§ **WORK REQUIRED**: Please print the records from the line that contains "Transcribe this box" through the line that contains "median 13.5, box" exactly as they appear, and nothing else.

§ **SUPPLIED DATA**:
* * *
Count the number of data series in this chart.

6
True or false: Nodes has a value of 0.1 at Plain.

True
* * *
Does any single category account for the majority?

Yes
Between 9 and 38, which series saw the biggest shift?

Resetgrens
* * *
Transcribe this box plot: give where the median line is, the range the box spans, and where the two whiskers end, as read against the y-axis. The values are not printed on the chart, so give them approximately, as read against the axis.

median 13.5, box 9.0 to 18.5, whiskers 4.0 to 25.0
* * *
§ **RESPONSE FOR THIS EXERCISE**:
Transcribe this box plot: give where the median line is, the range the box spans, and where the two whiskers end, as read against the y-axis. The values are not printed on the chart, so give them approximately, as read against the axis.

median 13.5, box 9.0 to 18.5, whiskers 4.0 to 25.0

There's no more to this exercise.